Clan SE peptidases play important roles in bacterial cell wall metabolism with a minimal distribution in higher microorganisms. The MEROPS database lists 3 families in clan SE, S11, S12 and S135. The A. niger genome encodes 2 putatively active enzymes (An09g00950 and An16g06750) in family S12 (Table 6), and they have been provisionally identified as D-stereospecific aminopeptidases which hydrolyze a wide range of D-alanine derivatives84. Like other clan SE peptidases, family S12 peptidases from A. niger use a triad mechanism generated from the pairing of Ser and Lys separated by only two residues, and the third Tyr residue assisting abstraction of the proton from the nucleophilic Ser (Table 6, Supplementary Fig. S2e)6.

Clan SF

Clan SF comprises 2 families, S24 and S26, which are typified by E. coli LexA and signal peptidase I, respectively5. There are two (An09g02730 and An14g06320) and one (An01g00560) putatively active enzymes in subfamilies S26A and S26B in the A. niger genome, respectivley. Among them, An09g02730 and An01g00560 are putative signal peptidase I enzymes which cleave secretory signal sequences from exported and periplasmic proteins85. These clan SF serine peptidases are the prototypic proteases that use a Ser/Lys dyad, with an exception of An01g00560 which utilizes a dyad of Ser/His (Table 6, Supplementary Fig. S2e).

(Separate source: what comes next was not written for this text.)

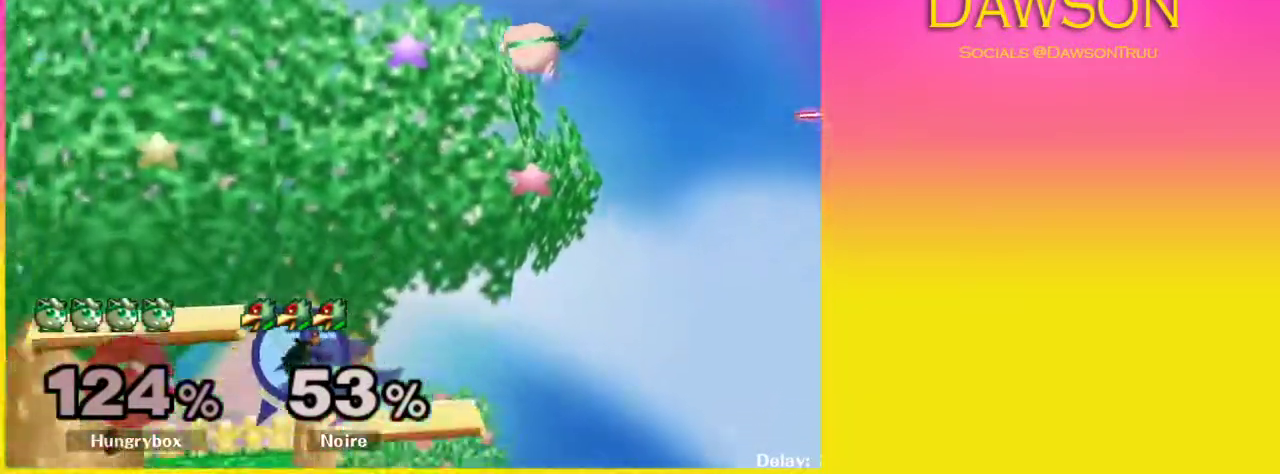
{"buttons": ["A", "Y"], "left_stick": "up-left", "right_stick": "center", "events": [[133, "Y", "down"], [183, "A", "down"], [483, "left_stick", "up-left"]]}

The catalytic serine residues of clan SF peptidases usually occur in the motif GXSX(T/Y).

Clan SJ

This clan possesses unique ATP-dependent proteases from 3 families, S16, S50 and S69. The A. niger genome encodes 2 putatively active Lon-A peptidases (An02g03760 and An18g02980), which are involved in intracellular protein turnover of transient regulatory proteins and misfolded proteins, thus contributing to stress tolerance and biofilm formation86. Like clan SF peptidases, enzymes in this clan also employ the Ser/Lys dyad to broker catalysis, where the catalytic serine presents in the conserved motif GXSXG (Table 6, Supplementary Fig. S2e), but these two catalytic residues are far away from each other.

Clan SK

This clan is composed of 3 families, S14, S41 and S49. The A. niger genome encodes a putatively active ATP-dependent caseinolytic protease (Clp, An02g11960) from family S14, which participates in protein quality control by removing damaged, misfolded and regulatory proteins87. An01g06080, which shares 24.12% identity with the ClpR variant of ClpP, however, lacks the catalytic triad of ClpP protease and may be proteolytically inactive87,88. ClpP peptidases use a conventional catalytic triad of residues but in a novel arrangement of Ser, His and then Asp in the polypeptide sequence, with the catalytic Ser contained in the motif AXSXG (Table 6, Supplementary Fig. S2e).

Clan ST

This clan contains a single family of enzymes, S54 typified by rhomboid proteases, which are widely conserved in species ranging from bacteria to human89, and have diverse functions, such as intracellular signaling, mitochondrial morphology and dynamics, as well as quorum sensing90. The A. niger genome encodes 3 putatively active enzymes from family S54, among which An08g00670 and An08g10730 are provisionally identified as rhomboid proteases (Table 6). These enzymes use a catalytic dyad of Ser/His for proteolysis, with the catalytic residues serine and histidine present in the conserved motifs GXSG and AHXXGXXXG, respectively (Table 6, Supplementary Fig. S2e).

Metallopeptidases

Metalloproteases contain both endo- and exopeptidases which are characterized by catalytic mechanisms that require a divalent metal ion at the active site to hydrolyze the peptide bond91. In microorganisms, metallopeptidases are involved in regulating a diverse of biological processes ranging from nutrient absorption, extracellular matrix remodeling to microbial defense92. The MEROPS database (version 12.2) lists 76 families, among which 70 families are from 15 annotated clans and the rest have not been assigned into any clan. There are 77 putatively active and 6 inactive metallopeptidases in the A. niger genome. They belong to 8 clans and 34 subfamilies, and family M79 is not assigned to any clan, with the clans and families of 7 enzymes remain unknown (Table 7, Fig. 1a and Supplementary Table S2). It is interesting to note that in contrast to observations in other Aspergillus species17 where serine proteases are the largest group, metallopeptidases are the most abundant proteolytic enzymes in A. niger. According to the previously described method93, these metallopeptidases are also reclassified based on their active site architectures and overall fold similarities (Supplementary Table S5).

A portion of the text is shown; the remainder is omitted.